### Consigna dada 1
En la homilía, enumere todos los verbos en infinitivo de la oración que empieza con "Es el llamado a cada uno de nosotros".
### Consigna dada 2
Extraiga literalmente un fragmento de la homilía: inicie en las palabras que contienen "La vocación diaconal" y termine después de "marzo de 2024.".

### Texto proporcionado
══════════════════════════════
Iglesia Venezolana

Ordenación diaconal en el San Ignacio

La vocación diaconal no es un añadido sino la prolongación de la oración y el servicio a los demás como prioridad inexcusable

HOMILÍA EN LA ORDENACIÓN DIACONAL DE JAVIER ENRIQUE CONTRERAS MORA, SJ, EN LA CAPILLA DEL COLEGIO SAN IGNACIO, A CARGO DEL CARDENAL BALTAZAR PORRAS CARDOZO, ARZOBISPO DE CARACAS. Caracas, 16 de marzo de 2024.

 

 

Queridos hermanos:

 

En este sábado de la cuarta semana de cuaresma participamos en una celebración que anima nuestra fe y nos hace compartir nuestra condición de bautizados donde florecen las vocaciones al ministerio ordenado para el servicio de nuestros hermanos. Son necesarios los diversos carismas para atender las necesidades de todos, sin distinción. La espera de Dios, que se nos revela de maneras inesperadas, es importante para nosotros, para nuestro camino de fe, porque el Señor nos visita, nos habla y se nos revela de mil formas. Hoy, para acompañar a Javier Enrique, pero cada día y cada instante para acompañar a quien se cruza en nuestra existencia, a quienes seguramente no conocemos, pero a quienes tenemos la urgencia de aproximarnos, de hacerlos prójimos, para ser samaritanos los unos de los otros.

 

Cada vez que recibo la gracia de ordenar a alguien, me permite rememorar la llamada que un día ya lejano me hizo el Señor, y renovar así, ese don gratuito de la gracia divina. El candidato al que vamos a imponer las manos es nativo de Táriba, tierra de María Santísima de la Consolación. Estoy seguro que de la mano de sus mayores en más de una ocasión fue conducido Javier Enrique a orar ante el hermoso relicario de la Basílica a orillas del Torbes. Permítanme una digresión, mi familia paterna es oriunda de aquellos lares y las vacaciones escolares las pasaba con mis familiares en las fiestas patronales del mes de agosto. Fueron ellos los que me inculcaron la devoción a la Consolación, lo que forma parte de mi historia vocacional. A ello se une el que sea un hijo de aquella tierra y de la Compañía, seguidor del aguerrido Íñigo de Loyola, para alimentar con sangre joven el múltiple servicio evangelizador jesuítico en nuestra patria.

 

El libro del Deuteronomio nos alerta que Yahvé se ha prendado de Javier Enrique y de cada uno de nosotros, no por nuestros méritos, sino porque con mano fuerte nos ha liberado de la casa de servidumbre. Es el llamado a cada uno de nosotros a permanecer despiertos, a estar vigilantes, a perseverar en la espera. No dejarnos adormecer el corazón, a anestesiar el alma, a almacenar la esperanza en los rincones oscuros de la decepción y la resignación como nos lo recuerda el Papa Francisco. Vivimos tiempos complejos en los que las dificultades y contradicciones nos distraen y desasosiegan, sin permitirnos acariciar los cambios para un futuro mejor.

 

La vocación bautismal que cada uno de nosotros ha recibido empieza de nuevo hoy, en el día a día, en nuestra propia historia, en la relación con los otros. No venimos a ser espectadores de un rito que atañe exclusivamente a Javier Enrique. Venimos a caminar junto con él para valorar lo que asumimos libremente, y preguntarnos si nuestra respuesta cotidiana se corresponde con el diálogo cara a cara que Dios sostiene con cada uno de nosotros a lo largo de la vida.
══════════════════════════════
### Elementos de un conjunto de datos
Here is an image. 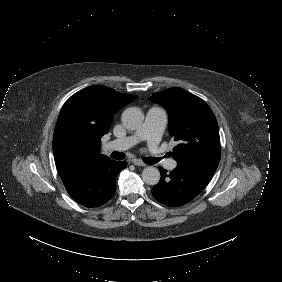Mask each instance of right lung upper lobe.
<instances>
[{
	"mask_svg": "<svg viewBox=\"0 0 282 282\" xmlns=\"http://www.w3.org/2000/svg\"><path fill=\"white\" fill-rule=\"evenodd\" d=\"M136 97L94 85L66 101L53 136V153L61 177L91 162L109 158L100 154L101 138L108 133L113 114Z\"/></svg>",
	"mask_w": 282,
	"mask_h": 282,
	"instance_id": "obj_1",
	"label": "right lung upper lobe"
}]
</instances>
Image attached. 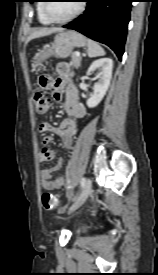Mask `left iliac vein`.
Here are the masks:
<instances>
[{
  "label": "left iliac vein",
  "mask_w": 158,
  "mask_h": 275,
  "mask_svg": "<svg viewBox=\"0 0 158 275\" xmlns=\"http://www.w3.org/2000/svg\"><path fill=\"white\" fill-rule=\"evenodd\" d=\"M92 191V182L90 178H87L85 180V184L83 187V190L80 194V196L78 197V199L74 202V204L71 206L70 210H76L77 208H79L83 202H85V200L88 198V196L90 195Z\"/></svg>",
  "instance_id": "obj_1"
}]
</instances>
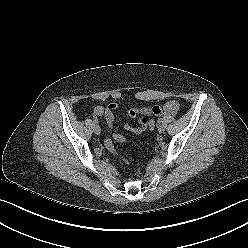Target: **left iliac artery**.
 Segmentation results:
<instances>
[{
    "instance_id": "left-iliac-artery-1",
    "label": "left iliac artery",
    "mask_w": 248,
    "mask_h": 248,
    "mask_svg": "<svg viewBox=\"0 0 248 248\" xmlns=\"http://www.w3.org/2000/svg\"><path fill=\"white\" fill-rule=\"evenodd\" d=\"M157 121H158V123H161V122H162V119H161V118H159Z\"/></svg>"
}]
</instances>
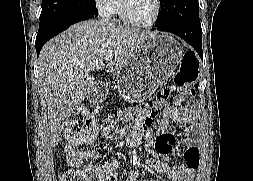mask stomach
I'll return each instance as SVG.
<instances>
[{"label": "stomach", "instance_id": "1", "mask_svg": "<svg viewBox=\"0 0 253 181\" xmlns=\"http://www.w3.org/2000/svg\"><path fill=\"white\" fill-rule=\"evenodd\" d=\"M183 60L180 44L166 34L141 41L116 73L115 87L131 103L151 96L173 75Z\"/></svg>", "mask_w": 253, "mask_h": 181}]
</instances>
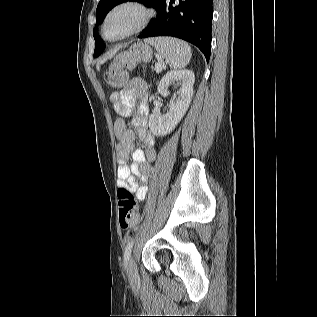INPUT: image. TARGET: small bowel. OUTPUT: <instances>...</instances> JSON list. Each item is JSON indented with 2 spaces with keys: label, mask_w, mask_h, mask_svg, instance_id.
<instances>
[{
  "label": "small bowel",
  "mask_w": 317,
  "mask_h": 317,
  "mask_svg": "<svg viewBox=\"0 0 317 317\" xmlns=\"http://www.w3.org/2000/svg\"><path fill=\"white\" fill-rule=\"evenodd\" d=\"M146 94L147 84L139 78H133L125 83L121 91L110 96V101L120 116L113 126L118 139V184L120 188L124 187L135 193L140 201L147 197L149 173L152 169L150 163L156 158L155 137L148 129L149 107ZM130 116H133L135 130L127 128L125 118ZM136 137L144 142L145 151L134 148ZM129 156L132 158L130 165L127 164Z\"/></svg>",
  "instance_id": "1"
}]
</instances>
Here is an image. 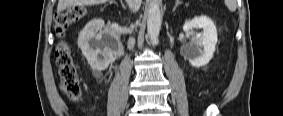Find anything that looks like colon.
<instances>
[{
  "label": "colon",
  "instance_id": "1",
  "mask_svg": "<svg viewBox=\"0 0 283 116\" xmlns=\"http://www.w3.org/2000/svg\"><path fill=\"white\" fill-rule=\"evenodd\" d=\"M84 14L85 8L76 5L58 13L54 22L55 33L61 38L55 48V58L60 74V88L70 100L79 99L82 90L71 48L62 38L68 27L80 20Z\"/></svg>",
  "mask_w": 283,
  "mask_h": 116
}]
</instances>
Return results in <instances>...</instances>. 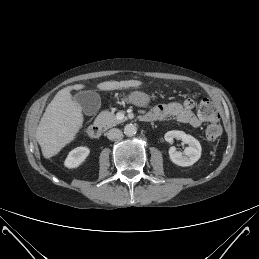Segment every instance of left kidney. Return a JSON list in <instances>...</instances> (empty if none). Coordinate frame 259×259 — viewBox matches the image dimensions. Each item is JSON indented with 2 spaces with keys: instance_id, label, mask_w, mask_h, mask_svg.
I'll list each match as a JSON object with an SVG mask.
<instances>
[{
  "instance_id": "left-kidney-1",
  "label": "left kidney",
  "mask_w": 259,
  "mask_h": 259,
  "mask_svg": "<svg viewBox=\"0 0 259 259\" xmlns=\"http://www.w3.org/2000/svg\"><path fill=\"white\" fill-rule=\"evenodd\" d=\"M164 137L168 143H173L174 139H177L188 144V147L185 148L183 154L176 151L175 147L169 149V157L174 164L187 167L193 165L200 159L202 148L199 141L193 136L188 135L183 131L172 130L168 131Z\"/></svg>"
}]
</instances>
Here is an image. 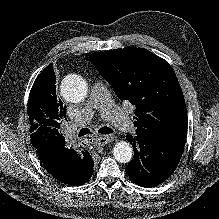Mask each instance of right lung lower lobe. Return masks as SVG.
<instances>
[{
    "label": "right lung lower lobe",
    "instance_id": "right-lung-lower-lobe-1",
    "mask_svg": "<svg viewBox=\"0 0 219 219\" xmlns=\"http://www.w3.org/2000/svg\"><path fill=\"white\" fill-rule=\"evenodd\" d=\"M36 149L46 170L57 180L65 184L82 185L93 174V161L87 151L79 153L73 149L66 148L64 142L57 141H42ZM63 159L66 160L64 163L69 172L59 174L55 170V162L56 160Z\"/></svg>",
    "mask_w": 219,
    "mask_h": 219
}]
</instances>
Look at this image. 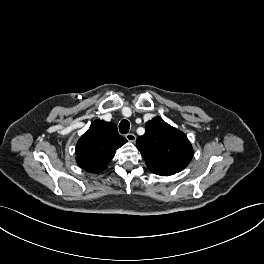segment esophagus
Instances as JSON below:
<instances>
[{"mask_svg": "<svg viewBox=\"0 0 264 264\" xmlns=\"http://www.w3.org/2000/svg\"><path fill=\"white\" fill-rule=\"evenodd\" d=\"M125 137L129 142H134L136 140V136L133 133H128Z\"/></svg>", "mask_w": 264, "mask_h": 264, "instance_id": "1", "label": "esophagus"}]
</instances>
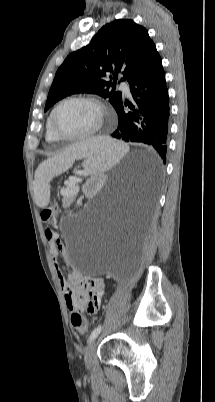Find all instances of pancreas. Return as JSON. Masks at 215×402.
<instances>
[{
	"instance_id": "1",
	"label": "pancreas",
	"mask_w": 215,
	"mask_h": 402,
	"mask_svg": "<svg viewBox=\"0 0 215 402\" xmlns=\"http://www.w3.org/2000/svg\"><path fill=\"white\" fill-rule=\"evenodd\" d=\"M75 190V189H77V186L76 185H68L67 186V190Z\"/></svg>"
}]
</instances>
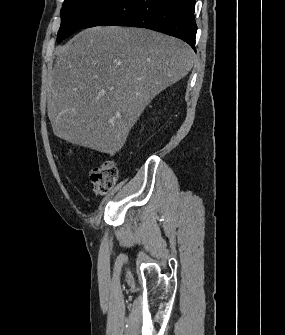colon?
I'll list each match as a JSON object with an SVG mask.
<instances>
[{
	"label": "colon",
	"mask_w": 285,
	"mask_h": 335,
	"mask_svg": "<svg viewBox=\"0 0 285 335\" xmlns=\"http://www.w3.org/2000/svg\"><path fill=\"white\" fill-rule=\"evenodd\" d=\"M90 178L96 193L104 195L118 181L119 170L113 161H105L91 170Z\"/></svg>",
	"instance_id": "obj_1"
}]
</instances>
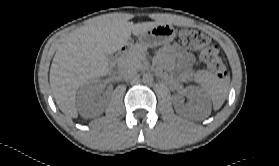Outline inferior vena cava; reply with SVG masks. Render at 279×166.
Wrapping results in <instances>:
<instances>
[{"label": "inferior vena cava", "instance_id": "602c4592", "mask_svg": "<svg viewBox=\"0 0 279 166\" xmlns=\"http://www.w3.org/2000/svg\"><path fill=\"white\" fill-rule=\"evenodd\" d=\"M136 70L133 68H127L121 71L120 75L122 78L127 79V78H131L133 76L136 75Z\"/></svg>", "mask_w": 279, "mask_h": 166}]
</instances>
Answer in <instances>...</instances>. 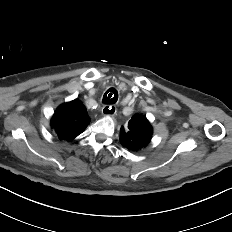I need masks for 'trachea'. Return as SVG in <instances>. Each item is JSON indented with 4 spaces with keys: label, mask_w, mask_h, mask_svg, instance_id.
<instances>
[{
    "label": "trachea",
    "mask_w": 232,
    "mask_h": 232,
    "mask_svg": "<svg viewBox=\"0 0 232 232\" xmlns=\"http://www.w3.org/2000/svg\"><path fill=\"white\" fill-rule=\"evenodd\" d=\"M118 100V92L115 88L108 89L103 96L102 102L105 104H115Z\"/></svg>",
    "instance_id": "obj_1"
}]
</instances>
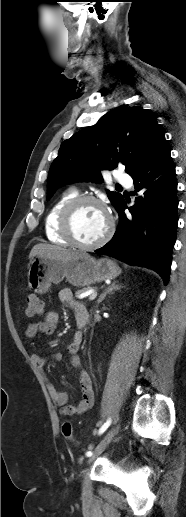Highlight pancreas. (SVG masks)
I'll list each match as a JSON object with an SVG mask.
<instances>
[{
    "instance_id": "obj_1",
    "label": "pancreas",
    "mask_w": 186,
    "mask_h": 517,
    "mask_svg": "<svg viewBox=\"0 0 186 517\" xmlns=\"http://www.w3.org/2000/svg\"><path fill=\"white\" fill-rule=\"evenodd\" d=\"M93 289L94 288H92V287H84V288H82L80 290H77L75 292V297L79 298L81 296V294L86 293L87 291H90V290H93Z\"/></svg>"
}]
</instances>
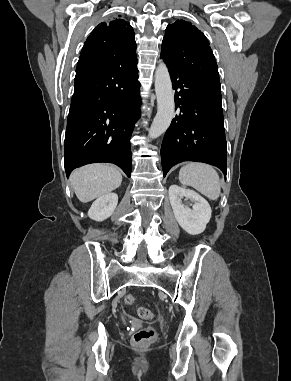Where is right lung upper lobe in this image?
<instances>
[{"mask_svg": "<svg viewBox=\"0 0 291 381\" xmlns=\"http://www.w3.org/2000/svg\"><path fill=\"white\" fill-rule=\"evenodd\" d=\"M134 36L124 19L100 23L87 38L77 66H112L129 60L136 56Z\"/></svg>", "mask_w": 291, "mask_h": 381, "instance_id": "obj_1", "label": "right lung upper lobe"}]
</instances>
══════════════════════════════
### Respuesta del ejercicio 1
permanecer, estar, perseverar

### Respuesta del ejercicio 2
La vocación diaconal no es un añadido sino la prolongación de la oración y el servicio a los demás como prioridad inexcusable

HOMILÍA EN LA ORDENACIÓN DIACONAL DE JAVIER ENRIQUE CONTRERAS MORA, SJ, EN LA CAPILLA DEL COLEGIO SAN IGNACIO, A CARGO DEL CARDENAL BALTAZAR PORRAS CARDOZO, ARZOBISPO DE CARACAS. Caracas, 16 de marzo de 2024.